The Securities and Exchange Commission ("Commission") announced today that on August 25, 2004, the Honorable James Robertson, United States District Court Judge for the District of Columbia, entered an Order of Final Judgment against U.S. Technologies, Inc. ("UST"). UST consented to entry of the Final Judgment, without admitting or denying the allegations in the Commission's complaint, to settle the civil action against UST filed on December 19, 2002. The Final Judgment enjoins UST from violating Section 17(a) of the Securities Act of 1933 ("Securities Act"), Sections 10(b), 13(a), 13(b)(2)(A), and 13(b)(2)(B) of the Securities Exchange Act of 1934 ("Exchange Act") and Rules 10b-5, 12b-20, 13a-1, 13a-11, and 13a-13 thereunder.

In a related proceeding instituted on August 26, 2004, the Commission issued an Order Instituting Proceedings pursuant to Section 12(j) of the Exchange Act against UST. As part of its settlement with the Commission, UST consented to entry of the Commission's Order, which deregisters the company's common stock pursuant to Section 12(j) of the Exchange Act. [See SEC Administrative Proceedings Release No. 34-50273, August 26, 2004].

The Commission's complaint in the case alleged that from June 1998 through August 2002, UST's Chief Executive Officer, C. Gregory Earls, misappropriated approximately $13.8 million from investors who believed they were giving Earls money to purchase preferred stock and warrants from UST. According to the complaint, Earls carried out this scam through a limited liability company he created called USV Partners LLC. The complaint charged that Earls falsely told investors in USV Partners that the entity was created solely to purchase and hold UST stock and warrants, and that he would not take any management fees.
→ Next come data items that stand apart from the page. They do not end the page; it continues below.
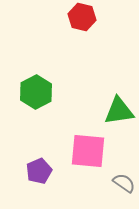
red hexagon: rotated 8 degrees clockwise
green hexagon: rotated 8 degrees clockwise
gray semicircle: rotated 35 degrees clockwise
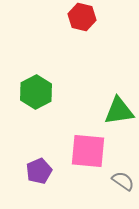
gray semicircle: moved 1 px left, 2 px up
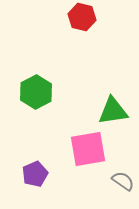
green triangle: moved 6 px left
pink square: moved 2 px up; rotated 15 degrees counterclockwise
purple pentagon: moved 4 px left, 3 px down
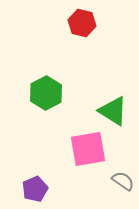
red hexagon: moved 6 px down
green hexagon: moved 10 px right, 1 px down
green triangle: rotated 40 degrees clockwise
purple pentagon: moved 15 px down
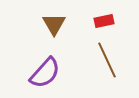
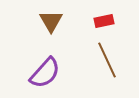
brown triangle: moved 3 px left, 3 px up
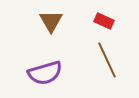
red rectangle: rotated 36 degrees clockwise
purple semicircle: rotated 32 degrees clockwise
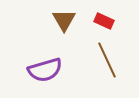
brown triangle: moved 13 px right, 1 px up
purple semicircle: moved 3 px up
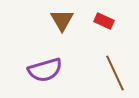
brown triangle: moved 2 px left
brown line: moved 8 px right, 13 px down
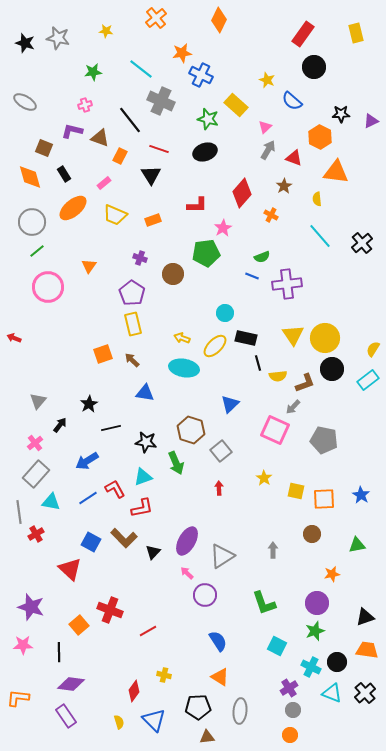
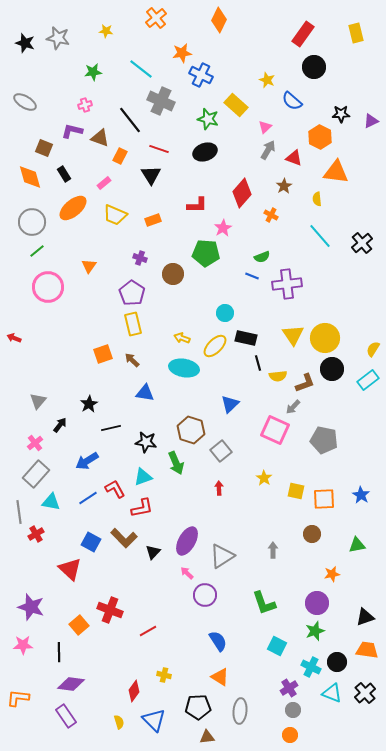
green pentagon at (206, 253): rotated 12 degrees clockwise
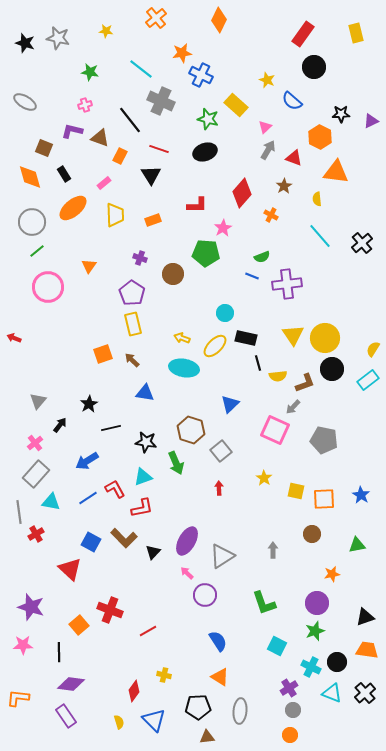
green star at (93, 72): moved 3 px left; rotated 18 degrees clockwise
yellow trapezoid at (115, 215): rotated 115 degrees counterclockwise
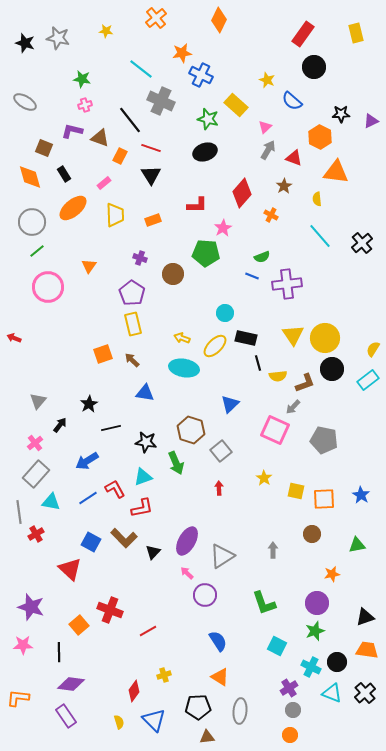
green star at (90, 72): moved 8 px left, 7 px down
red line at (159, 149): moved 8 px left, 1 px up
yellow cross at (164, 675): rotated 32 degrees counterclockwise
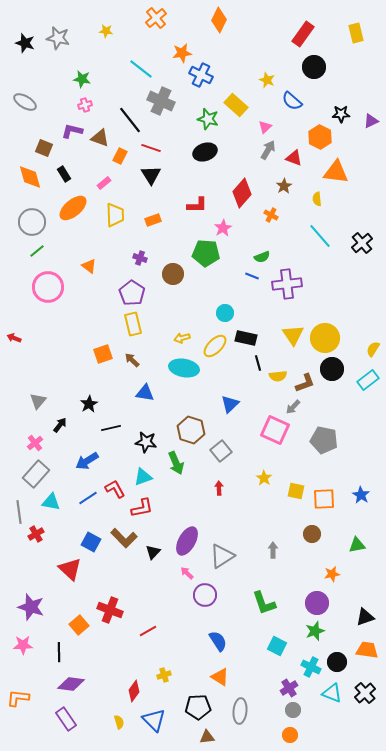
orange triangle at (89, 266): rotated 28 degrees counterclockwise
yellow arrow at (182, 338): rotated 35 degrees counterclockwise
purple rectangle at (66, 716): moved 3 px down
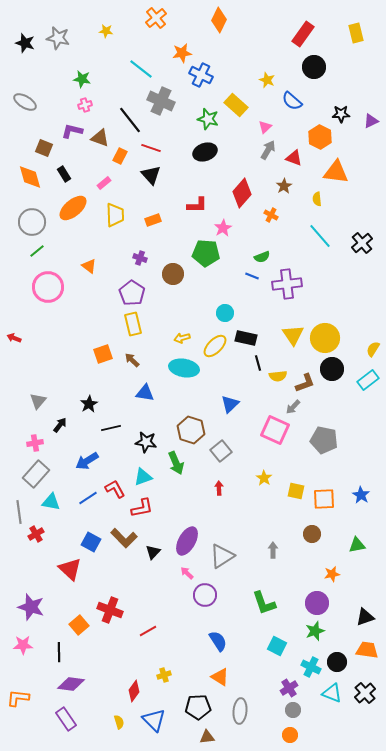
black triangle at (151, 175): rotated 10 degrees counterclockwise
pink cross at (35, 443): rotated 28 degrees clockwise
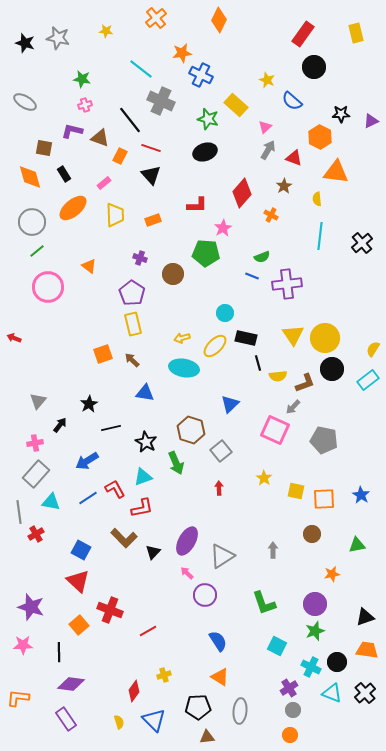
brown square at (44, 148): rotated 12 degrees counterclockwise
cyan line at (320, 236): rotated 48 degrees clockwise
black star at (146, 442): rotated 20 degrees clockwise
blue square at (91, 542): moved 10 px left, 8 px down
red triangle at (70, 569): moved 8 px right, 12 px down
purple circle at (317, 603): moved 2 px left, 1 px down
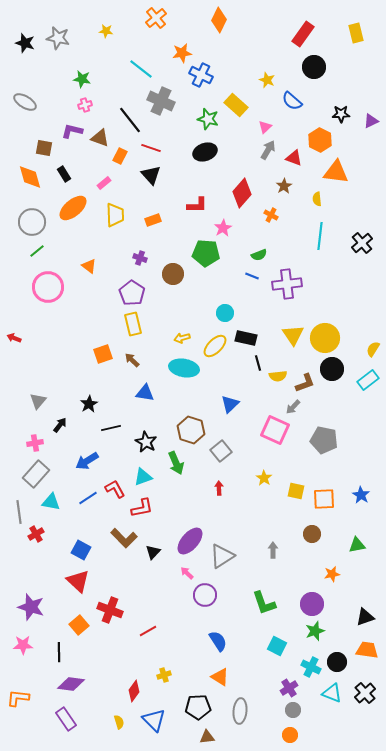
orange hexagon at (320, 137): moved 3 px down
green semicircle at (262, 257): moved 3 px left, 2 px up
purple ellipse at (187, 541): moved 3 px right; rotated 12 degrees clockwise
purple circle at (315, 604): moved 3 px left
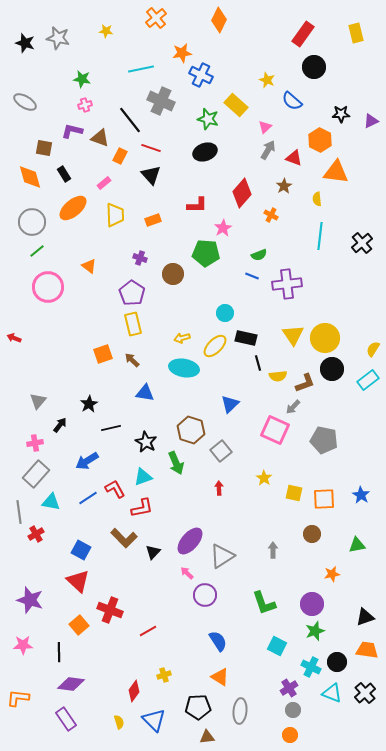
cyan line at (141, 69): rotated 50 degrees counterclockwise
yellow square at (296, 491): moved 2 px left, 2 px down
purple star at (31, 607): moved 1 px left, 7 px up
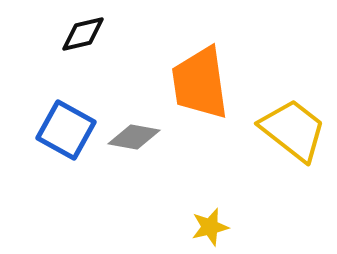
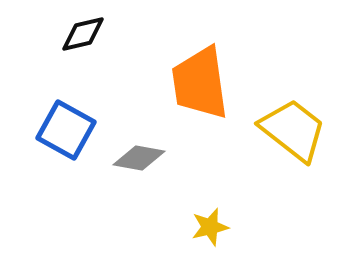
gray diamond: moved 5 px right, 21 px down
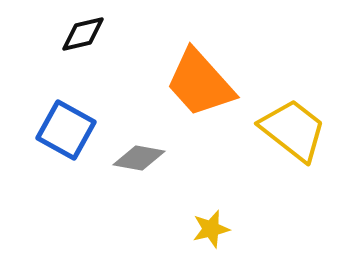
orange trapezoid: rotated 34 degrees counterclockwise
yellow star: moved 1 px right, 2 px down
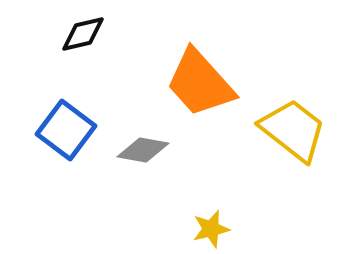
blue square: rotated 8 degrees clockwise
gray diamond: moved 4 px right, 8 px up
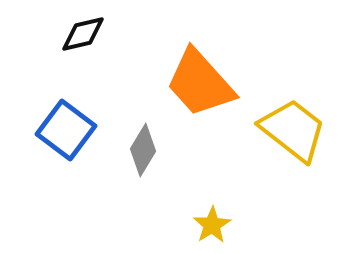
gray diamond: rotated 69 degrees counterclockwise
yellow star: moved 1 px right, 4 px up; rotated 18 degrees counterclockwise
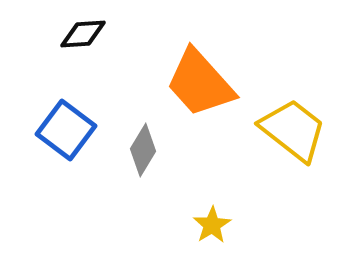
black diamond: rotated 9 degrees clockwise
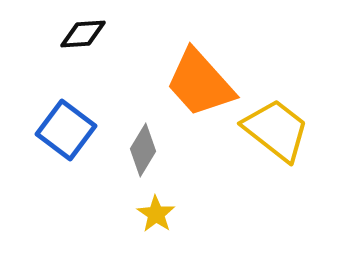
yellow trapezoid: moved 17 px left
yellow star: moved 56 px left, 11 px up; rotated 6 degrees counterclockwise
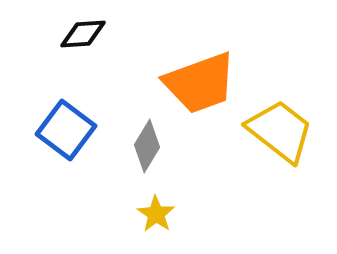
orange trapezoid: rotated 68 degrees counterclockwise
yellow trapezoid: moved 4 px right, 1 px down
gray diamond: moved 4 px right, 4 px up
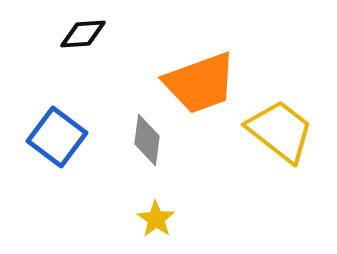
blue square: moved 9 px left, 7 px down
gray diamond: moved 6 px up; rotated 24 degrees counterclockwise
yellow star: moved 5 px down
According to the complaint, Earls lured more than one hundred investors into giving him more than $20 million to purchase UST stock and warrants through USV Partners. Although UST badly needed the capital infusion, according to the complaint, Earls bought only a small portion of the stock he promised investors. He then allegedly misappropriated $13.8 million of their money by paying himself $4.7 million in management fees and $9.1 million that he falsely classified as "Legal and Accounting" expenses. As alleged in the complaint, neither UST nor Earls has ever publicly disclosed Earls' diversion of these investor funds.

On April 23, 2004, in a related criminal proceeding, a jury convicted Earls of 22 counts of securities fraud, mail fraud and wire fraud arising out of the same events and activities alleged in the Commission's complaint. United States v. C. Gregory Earls, No. 02-MAG-531 (S.D.N.Y.).

For further information regarding this case, see Litigation Release No. 17904 (December 19, 2002) and Litigation Release No. 18031 (March 12, 2003).